Passage fourni:
------------------------------------------------
Le compte chez UBS a été ouvert en Suisse au début des années 1990 avant d’être fermé à la fin des années 2000. L’argent aurait alors été transféré dans une autre banque suisse, Reyl & Cie, et aurait ensuite été envoyé dans la succursale à Singapour de cette dernière. Me Jean Veil, l’avocat de Jérôme Cahuzac, a toutefois fait une précision à l’AFP :
« Ce compte n’a pas été abondé depuis 2001 et l’essentiel de ses revenus provenait de son activité de chirurgien et accessoirement de son activité de consultant. »
François Hollande n’a pas tardé à réagir, dans un communiqué de l’Élysée le jour même et dans une allocution filmée hier. Le président a affirmé que Jérôme Cahuzac n’a pas été protégé par l’État et qu’il devait être jugé par une justice indépendante (une indépendance qu’il veut voir renforcée grâce à la réforme sur le Conseil supérieur de la magistrature qui sera votée cet été, comme il le précise).
------------------------------------------------
(Entrées de données enregistrées)

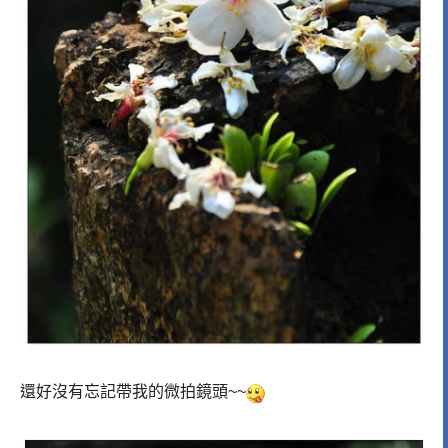
還好沒有忘記帶我的微拍鏡頭~~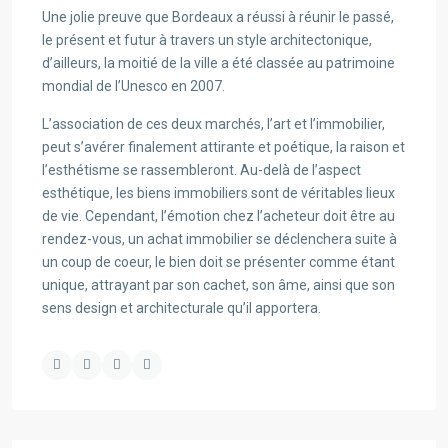
Une jolie preuve que Bordeaux a réussi à réunir le passé,
le présent et futur à travers un style architectonique,
d’ailleurs, la moitié de la ville a été classée au patrimoine
mondial de l’Unesco en 2007.
L’association de ces deux marchés, l’art et l’immobilier,
peut s’avérer finalement attirante et poétique, la raison et
l’esthétisme se rassembleront. Au-delà de l’aspect
esthétique, les biens immobiliers sont de véritables lieux
de vie. Cependant, l’émotion chez l’acheteur doit être au
rendez-vous, un achat immobilier se déclenchera suite à
un coup de coeur, le bien doit se présenter comme étant
unique, attrayant par son cachet, son âme, ainsi que son
sens design et architecturale qu’il apportera.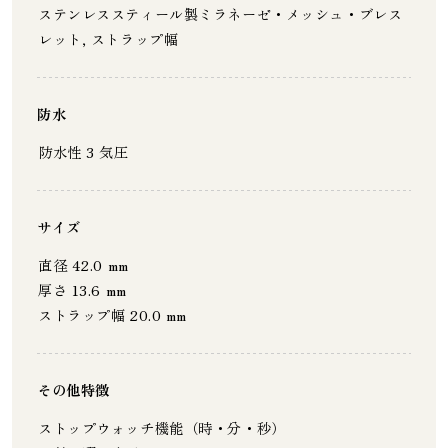
ステンレススティール製ミラネーゼ・メッシュ・ブレス
レット, ストラップ幅
防水
防水性 3 気圧
サイズ
直径 42.0 mm
厚さ 13.6 mm
ストラップ幅 20.0 mm
その他特徴
ストップウォッチ機能（時・分・秒）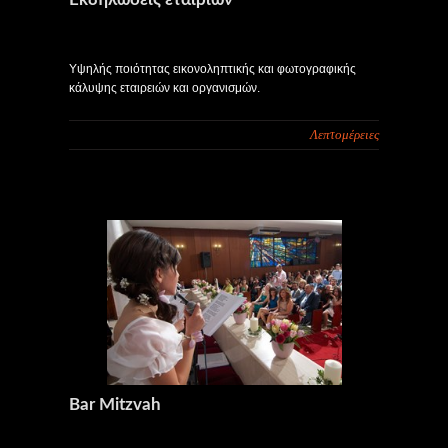
Υψηλής ποιότητας εικονοληπτικής και φωτογραφικής
κάλυψης εταιρειών και οργανισμών.
Λεπτομέρειες
Bar Mitzvah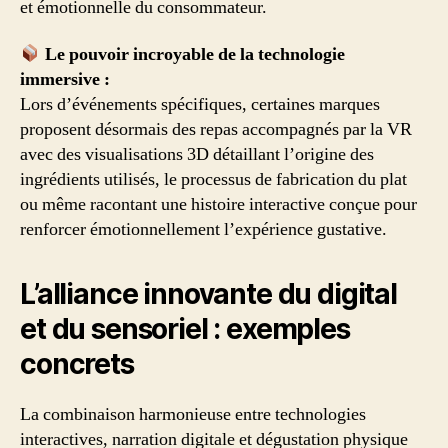
et émotionnelle du consommateur.
Le pouvoir incroyable de la technologie
immersive :
Lors d’événements spécifiques, certaines marques
proposent désormais des repas accompagnés par la VR
avec des visualisations 3D détaillant l’origine des
ingrédients utilisés, le processus de fabrication du plat
ou même racontant une histoire interactive conçue pour
renforcer émotionnellement l’expérience gustative.
L’alliance innovante du digital
et du sensoriel : exemples
concrets
La combinaison harmonieuse entre technologies
interactives, narration digitale et dégustation physique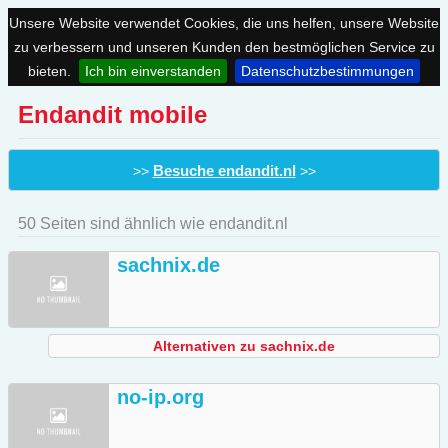
Unsere Website verwendet Cookies, die uns helfen, unsere Website
zu verbessern und unseren Kunden den bestmöglichen Service zu
bieten.
Ich bin einverstanden
Datenschutzbestimmungen
Endandit mobile
Besuche endandit.nl
>>
>>
50 Seiten sind ähnlich wie endandit.nl
sachnix.de
Alternativen zu sachnix.de
no-ip.org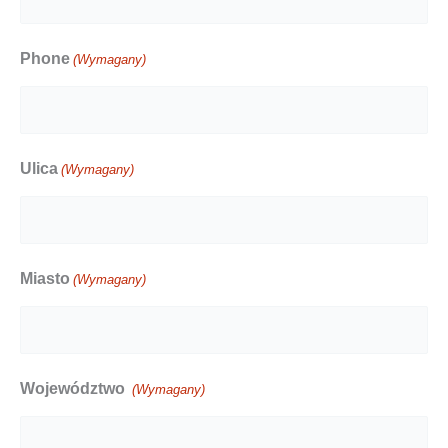
Phone
(Wymagany)
Ulica
(Wymagany)
Miasto
(Wymagany)
Województwo
(Wymagany)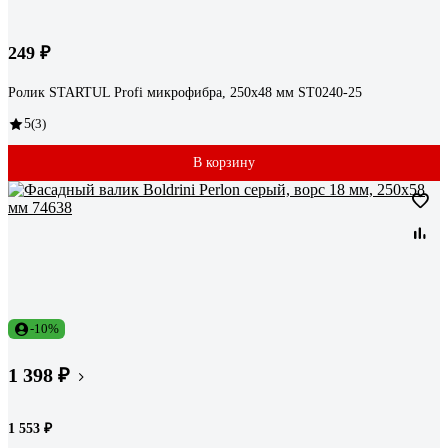
249 ₽
Ролик STARTUL Profi микрофибра, 250x48 мм ST0240-25
5
(3)
В корзину
-10%
1 398 ₽
1 553 ₽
------------------------------------------------
Consigne: Restituez le passage fourni dans son intégralité, à l'identique.

Réponse:
Le compte chez UBS a été ouvert en Suisse au début des années 1990 avant d’être fermé à la fin des années 2000. L’argent aurait alors été transféré dans une autre banque suisse, Reyl & Cie, et aurait ensuite été envoyé dans la succursale à Singapour de cette dernière. Me Jean Veil, l’avocat de Jérôme Cahuzac, a toutefois fait une précision à l’AFP :
« Ce compte n’a pas été abondé depuis 2001 et l’essentiel de ses revenus provenait de son activité de chirurgien et accessoirement de son activité de consultant. »
François Hollande n’a pas tardé à réagir, dans un communiqué de l’Élysée le jour même et dans une allocution filmée hier. Le président a affirmé que Jérôme Cahuzac n’a pas été protégé par l’État et qu’il devait être jugé par une justice indépendante (une indépendance qu’il veut voir renforcée grâce à la réforme sur le Conseil supérieur de la magistrature qui sera votée cet été, comme il le précise).